En termes de comportements favorisés par le contexte social en ligne, quelques similarités et quelques distinctions ont été constatées entre les résultats de l’étude et ceux des études présentées dans la recension des écrits. Le partage d’informations personnelles est un premier comportement identifié par les participants de l’étude comme étant facilité par le contexte de la vie sociale en ligne. L’absence des indices non verbaux dans ce type de communication et la contrôlabilité de sa communication sont des facteurs identifiés par Caplan (2003), Granjon et Denouël (2010) comme favorisant un sentiment de déshinibition et par le fait même, le partage d’informations intimes en ligne. Les participants de l’étude ont aussi mentionné s’ouvrir plus facilement en ligne lorsqu’il est question des émotions et des informations personnelles. Le fait de ne pas être confrontés à la réaction des autres et d’avoir le temps de s’exprimer, d’effacer et de réécrire procure aux jeunes un plus grand sentiment de déshinibition.

La comparaison est un second comportement identifié dans la littérature comme étant favorisé par le contexte social en ligne (Granjon & Denouël, 2010; Lee, 2014). Tel que démontré dans la présentation des résultats, ce comportement a aussi été identifié par les participants de l’étude comme étant facilité par les caractéristiques des plateformes sociales en ligne. En raison de la grande visibilité que permettent les sites de réseautage social, les membres ont la possibilité d’observer tout ce qui est mis en ligne par les autres membres de leur communauté sociale virtuelle. Cela résulterait selon les participants en une augmentation de la comparaison avec les autres membres et par le fait même à l’augmentation de la pression sociale des pairs et des modes.
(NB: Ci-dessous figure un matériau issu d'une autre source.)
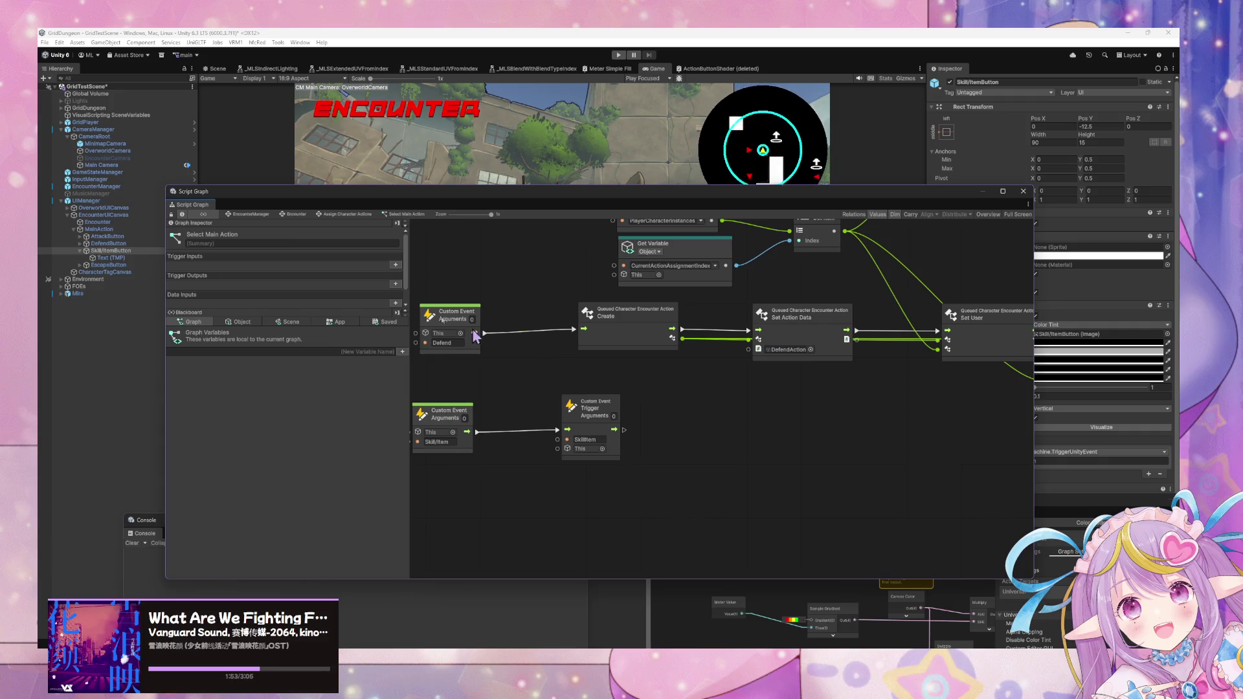
pyautogui.click(258, 214)
pyautogui.doubleClick(558, 373)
Toutefois, contrairement à l’étude de Anderson et Brown McCabe (2012), aucun participant n’a révélé s’engager dans des comportements impulsifs, risqués, violents verbalement ou encore dans des mensonges. Seuls l’entraide, le partage des sentiments intimes et la comparaison ont été identifiés par les auteurs mentionnés dans la recension des

écrits et par les participants de l’étude comme étant favorisés par le contexte en ligne. L’imitation est un comportement supplémentaire qu’a permis de révéler la présente étude et qui n’avait pas été relevé par les auteurs précédents.

Selon la perception des jeunes, la vie sociale en ligne se révèle être un agent de socialisation important. En effet, l’influence du contenu, l’influence des pairs et l’influence du contexte et de ses particularités ont des effets considérables sur la socialisation des jeunes d’après les résultats des entrevues. Observation, comparaison, expérimentation, imitation sont toutes des activités associées à la vie sociale en ligne et contribuant aux processus de construction identitaire des jeunes. Ces activités amènent les jeunes à réfléchir, à apprendre, à s’inspirer et ainsi à réaliser des choix identitaires en vue d’accéder à un meilleur rapport à soi et à un meilleur sentiment de reconnaissance sociale. D’après la perception des jeunes, on constate une plus grande conscience du travail de triple conciliation identitaire réalisé en ligne puisque le délai de temps et l’absence physique d’autrui permettent une plus grande réflexivité devant les différentes sphères de l’identité en jeu et les choix identitaires à faire.